Local memory of other windmills on the island is limited; of the seven that existed, three remained by the late 20th century, conserved in a good state, and adopting the characteristics of those typical in southern Portugal or from island of Porto Santo in the archipelago of Madeira.

With an investment of 100,000 Euros, the town council recuperated the three windmills in order to make the site more attractive to tourists. "They are in a location of great honour to Corvo. They are near the airport, with view of the lighthouse, view of the sand of the new port. It is a location of excellence in Corvo", confirmed alderman Manuel Rita. In 2012, the council invested 38,000 Euros in the recuperation of the first of the three windmills, by a tradesman from the island of São Miguel through the ProRural financing program within the European Union.
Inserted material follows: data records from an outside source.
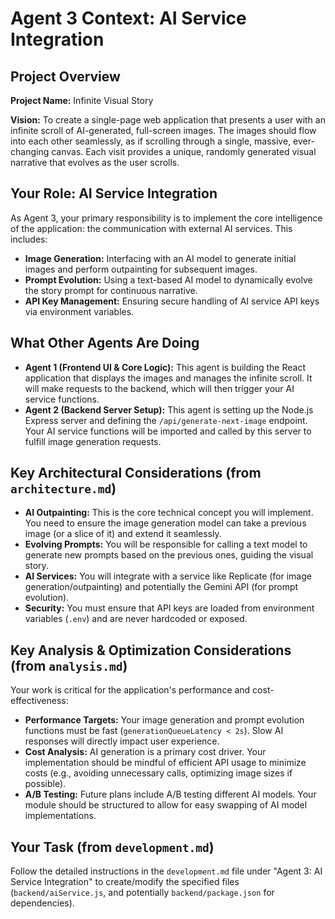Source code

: # Agent 3 Context: AI Service Integration

## Project Overview

**Project Name:** Infinite Visual Story

**Vision:** To create a single-page web application that presents a user with an infinite scroll of AI-generated, full-screen images. The images should flow into each other seamlessly, as if scrolling through a single, massive, ever-changing canvas. Each visit provides a unique, randomly generated visual narrative that evolves as the user scrolls.

## Your Role: AI Service Integration

As Agent 3, your primary responsibility is to implement the core intelligence of the application: the communication with external AI services. This includes:

*   **Image Generation:** Interfacing with an AI model to generate initial images and perform outpainting for subsequent images.
*   **Prompt Evolution:** Using a text-based AI model to dynamically evolve the story prompt for continuous narrative.
*   **API Key Management:** Ensuring secure handling of AI service API keys via environment variables.

## What Other Agents Are Doing

*   **Agent 1 (Frontend UI & Core Logic):** This agent is building the React application that displays the images and manages the infinite scroll. It will make requests to the backend, which will then trigger your AI service functions.
*   **Agent 2 (Backend Server Setup):** This agent is setting up the Node.js Express server and defining the `/api/generate-next-image` endpoint. Your AI service functions will be imported and called by this server to fulfill image generation requests.

## Key Architectural Considerations (from `architecture.md`)

*   **AI Outpainting:** This is the core technical concept you will implement. You need to ensure the image generation model can take a previous image (or a slice of it) and extend it seamlessly.
*   **Evolving Prompts:** You will be responsible for calling a text model to generate new prompts based on the previous ones, guiding the visual story.
*   **AI Services:** You will integrate with a service like Replicate (for image generation/outpainting) and potentially the Gemini API (for prompt evolution).
*   **Security:** You must ensure that API keys are loaded from environment variables (`.env`) and are never hardcoded or exposed.

## Key Analysis & Optimization Considerations (from `analysis.md`)

Your work is critical for the application's performance and cost-effectiveness:

*   **Performance Targets:** Your image generation and prompt evolution functions must be fast (`generationQueueLatency < 2s`). Slow AI responses will directly impact user experience.
*   **Cost Analysis:** AI generation is a primary cost driver. Your implementation should be mindful of efficient API usage to minimize costs (e.g., avoiding unnecessary calls, optimizing image sizes if possible).
*   **A/B Testing:** Future plans include A/B testing different AI models. Your module should be structured to allow for easy swapping of AI model implementations.

## Your Task (from `development.md`)

Follow the detailed instructions in the `development.md` file under "Agent 3: AI Service Integration" to create/modify the specified files (`backend/aiService.js`, and potentially `backend/package.json` for dependencies).
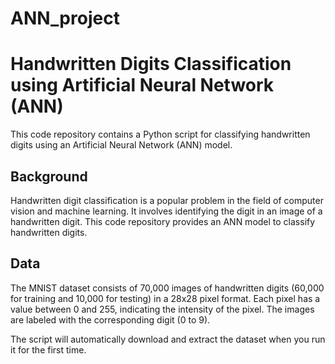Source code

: # ANN_project
# Handwritten Digits Classification using Artificial Neural Network (ANN)

This code repository contains a Python script for classifying handwritten digits using an Artificial Neural Network (ANN) model.
## Background

Handwritten digit classification is a popular problem in the field of computer vision and machine learning. It involves identifying the digit in an image of a handwritten digit. This code repository provides an ANN model to classify handwritten digits.

## Data

The MNIST dataset consists of 70,000 images of handwritten digits (60,000 for training and 10,000 for testing) in a 28x28 pixel format. Each pixel has a value between 0 and 255, indicating the intensity of the pixel. The images are labeled with the corresponding digit (0 to 9).

The script will automatically download and extract the dataset when you run it for the first time.
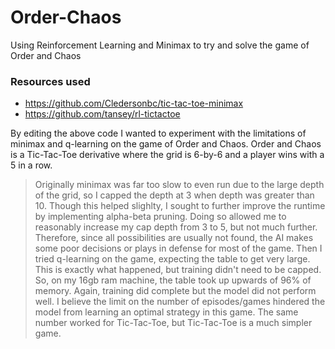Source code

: # Order-Chaos
Using Reinforcement Learning and Minimax to try and solve the game of Order and Chaos

### Resources used
* https://github.com/Cledersonbc/tic-tac-toe-minimax
* https://github.com/tansey/rl-tictactoe

By editing the above code I wanted to experiment with the limitations of minimax and q-learning on the game of Order and Chaos. Order and Chaos is a Tic-Tac-Toe derivative where the grid is 6-by-6 and a player wins with a 5 in a row. 
> Originally minimax was far too slow to even run due to the large depth of the grid, so I capped the depth at 3 when depth was greater than 10. Though this helped slighlty, I sought to further improve the runtime by implementing alpha-beta pruning. Doing so allowed me to reasonably increase my cap depth from 3 to 5, but not much further. Therefore, since all possibilities are usually not found, the AI makes some poor decisions or plays in defense for most of the game. 
>Then I tried q-learning on the game, expecting the table to get very large. This is exactly what happened, but training didn't need to be capped. So, on my 16gb ram machine, the table took up upwards of 96% of memory. Again, training did complete but the model did not perform well. I believe the limit on the number of episodes/games hindered the model from learning an optimal strategy in this game. The same number worked for Tic-Tac-Toe, but Tic-Tac-Toe is a much simpler game. 
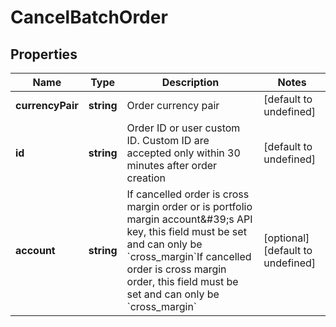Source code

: # CancelBatchOrder

## Properties

Name | Type | Description | Notes
------------ | ------------- | ------------- | -------------
**currencyPair** | **string** | Order currency pair | [default to undefined]
**id** | **string** | Order ID or user custom ID. Custom ID are accepted only within 30 minutes after order creation | [default to undefined]
**account** | **string** | If cancelled order is cross margin order or is portfolio margin account\&#39;s API key, this field must be set and can only be &#x60;cross_margin&#x60;If cancelled order is cross margin order, this field must be set and can only be &#x60;cross_margin&#x60; | [optional] [default to undefined]

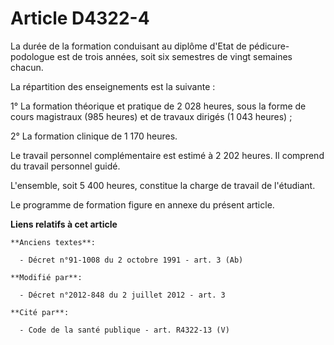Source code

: # Article D4322-4

La durée de la formation conduisant au diplôme d'Etat de pédicure-podologue est de trois années, soit six semestres de vingt
semaines chacun. 

La répartition des enseignements est la suivante : 

1° La formation théorique et pratique de 2 028 heures, sous la forme de cours magistraux (985 heures) et de travaux dirigés
(1 043 heures) ; 

2° La formation clinique de 1 170 heures. 

Le travail personnel complémentaire est estimé à 2 202 heures. Il comprend du travail personnel guidé. 

L'ensemble, soit 5 400 heures, constitue la charge de travail de l'étudiant. 

Le programme de formation figure en annexe du présent article.

**Liens relatifs à cet article**

	**Anciens textes**:

	  - Décret n°91-1008 du 2 octobre 1991 - art. 3 (Ab)

	**Modifié par**:

	  - Décret n°2012-848 du 2 juillet 2012 - art. 3

	**Cité par**:

	  - Code de la santé publique - art. R4322-13 (V)
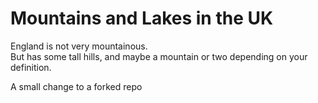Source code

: Mountains and Lakes in the UK   
=============================
England is not very mountainous.   
But has some tall hills, and maybe a mountain or two depending on your definition.

A small change to a forked repo
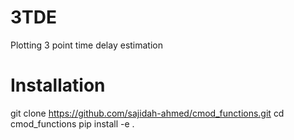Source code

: # 3TDE
Plotting 3 point time delay estimation

# Installation

git clone https://github.com/sajidah-ahmed/cmod_functions.git
cd cmod_functions
pip install -e .
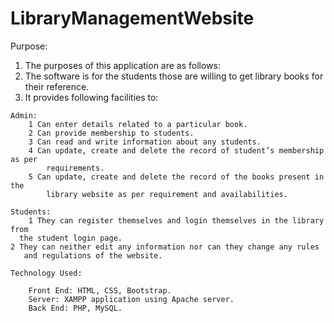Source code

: # LibraryManagementWebsite


 Purpose:
   1. The purposes of this application are as follows: 
   2. The software is for the students those are willing to get library books for their 
       reference. 
   3.  It provides following facilities to:
   
	Admin: 
		1 Can enter details related to a particular book. 
		2 Can provide membership to students. 
		3 Can read and write information about any students. 
		4 Can update, create and delete the record of student’s membership as per 
			requirements.
		5 Can update, create and delete the record of the books present in the 
			library website as per requirement and availabilities.
			
	Students:
		1 They can register themselves and login themselves in the library from 
      the student login page.
    2 They can neither edit any information nor can they change any rules 
       and regulations of the website.
			 
	Technology Used: 
	
		Front End: HTML, CSS, Bootstrap. 
		Server: XAMPP application using Apache server.
		Back End: PHP, MySQL. 
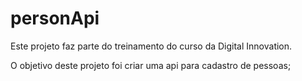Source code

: # personApi

Este projeto faz parte do treinamento do curso da Digital Innovation.

O objetivo deste projeto foi criar uma api para cadastro de pessoas;







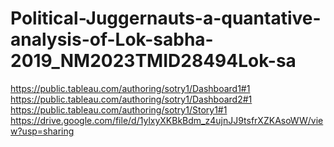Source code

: # Political-Juggernauts-a-quantative-analysis-of-Lok-sabha-2019_NM2023TMID28494Lok-sa
https://public.tableau.com/authoring/sotry1/Dashboard1#1
https://public.tableau.com/authoring/sotry1/Dashboard2#1
https://public.tableau.com/authoring/sotry1/Story1#1
https://drive.google.com/file/d/1ylxyXKBkBdm_z4ujnJJ9tsfrXZKAsoWW/view?usp=sharing
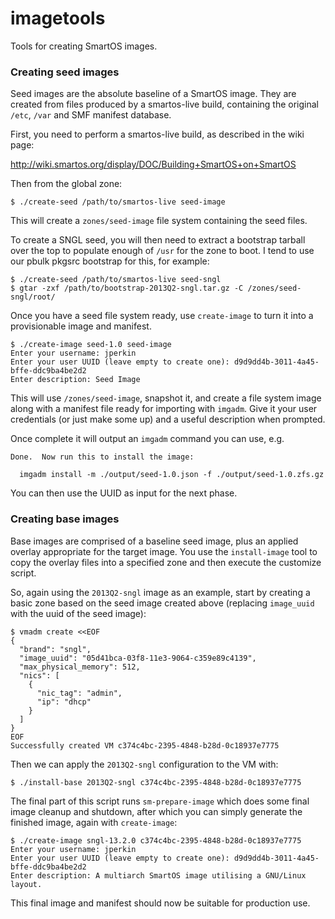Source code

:imagetools
==========

Tools for creating SmartOS images.

### Creating seed images

Seed images are the absolute baseline of a SmartOS image.  They are created
from files produced by a smartos-live build, containing the original `/etc`,
`/var` and SMF manifest database.

First, you need to perform a smartos-live build, as described in the wiki
page:

  http://wiki.smartos.org/display/DOC/Building+SmartOS+on+SmartOS

Then from the global zone:

    $ ./create-seed /path/to/smartos-live seed-image

This will create a `zones/seed-image` file system containing the seed files.

To create a SNGL seed, you will then need to extract a bootstrap tarball over
the top to populate enough of `/usr` for the zone to boot.  I tend to use our
pbulk pkgsrc bootstrap for this, for example:

    $ ./create-seed /path/to/smartos-live seed-sngl
    $ gtar -zxf /path/to/bootstrap-2013Q2-sngl.tar.gz -C /zones/seed-sngl/root/

Once you have a seed file system ready, use `create-image` to turn it into a
provisionable image and manifest.

    $ ./create-image seed-1.0 seed-image
    Enter your username: jperkin
    Enter your user UUID (leave empty to create one): d9d9dd4b-3011-4a45-bffe-ddc9ba4be2d2
    Enter description: Seed Image

This will use `/zones/seed-image`, snapshot it, and create a file system image
along with a manifest file ready for importing with `imgadm`.  Give it your
user credentials (or just make some up) and a useful description when
prompted.

Once complete it will output an `imgadm` command you can use, e.g.

    Done.  Now run this to install the image:
    
      imgadm install -m ./output/seed-1.0.json -f ./output/seed-1.0.zfs.gz

You can then use the UUID as input for the next phase.

### Creating base images

Base images are comprised of a baseline seed image, plus an applied overlay
appropriate for the target image.  You use the `install-image` tool to copy
the overlay files into a specified zone and then execute the customize script.

So, again using the `2013Q2-sngl` image as an example, start by creating a
basic zone based on the seed image created above (replacing `image_uuid` with
the uuid of the seed image):

    $ vmadm create <<EOF
    {
      "brand": "sngl",
      "image_uuid": "05d41bca-03f8-11e3-9064-c359e89c4139",
      "max_physical_memory": 512,
      "nics": [
        {
          "nic_tag": "admin",
          "ip": "dhcp"
        }
      ]
    }
    EOF
    Successfully created VM c374c4bc-2395-4848-b28d-0c18937e7775

Then we can apply the `2013Q2-sngl` configuration to the VM with:

    $ ./install-base 2013Q2-sngl c374c4bc-2395-4848-b28d-0c18937e7775

The final part of this script runs `sm-prepare-image` which does some final
image cleanup and shutdown, after which you can simply generate the finished
image, again with `create-image`:

    $ ./create-image sngl-13.2.0 c374c4bc-2395-4848-b28d-0c18937e7775
    Enter your username: jperkin
    Enter your user UUID (leave empty to create one): d9d9dd4b-3011-4a45-bffe-ddc9ba4be2d2
    Enter description: A multiarch SmartOS image utilising a GNU/Linux layout.

This final image and manifest should now be suitable for production use.
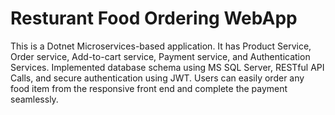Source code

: # Resturant Food Ordering WebApp
This is a Dotnet Microservices-based application. It has Product Service, Order service, Add-to-cart service, Payment service, and Authentication Services.
Implemented database schema using MS SQL Server, RESTful API Calls, and secure authentication using JWT.
Users can easily order any food item from the responsive front end and complete the payment seamlessly.
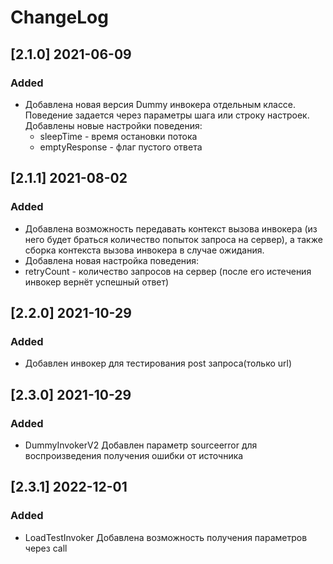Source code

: # ChangeLog
## [2.1.0] 2021-06-09
### Added
- Добавлена новая версия Dummy инвокера отдельным классе. Поведение задается через параметры шага или строку настроек.
Добавлены новые настройки поведения:
    - sleepTime - время остановки потока
    - emptyResponse - флаг пустого ответа
## [2.1.1] 2021-08-02
### Added
- Добавлена возможность передавать контекст вызова инвокера (из него будет браться количество попыток запроса на сервер), а также сборка контекста вызова инвокера в случае ожидания.
- Добавлена новая настройка поведения:
 - retryCount - количество запросов на сервер (после его истечения инвокер вернёт успешный ответ)
## [2.2.0] 2021-10-29
### Added
- Добавлен инвокер для тестирования post запроса(только url)
## [2.3.0] 2021-10-29
### Added
- DummyInvokerV2 Добавлен параметр sourceerror для воспроизведения получения ошибки от источника
## [2.3.1] 2022-12-01
### Added
- LoadTestInvoker Добавлена возможность получения параметров через call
The recuperation of the windmills was only possible after the original property-owners had ceded the structures to the municipality for five years.

==Architecture==
The windmills are located at the isolated southern tip of Corvo, opposite the airfield on the small inclined parcel known as Ponta Negra, near the small light of Ponta Negra.

The group consists of three, conical windmills, built from masonry stone: two plastered and painted white, while the other remains in a natural state. It is covered in conical rooftop that rotates, made of wood, from which springs the main shaft and sail axis. The base of the windmills consists of circular basalt stone, broken by small symmetrical staircase. The only point of entry is the main door, at the top of the staircase, elevated from the small platform/landing.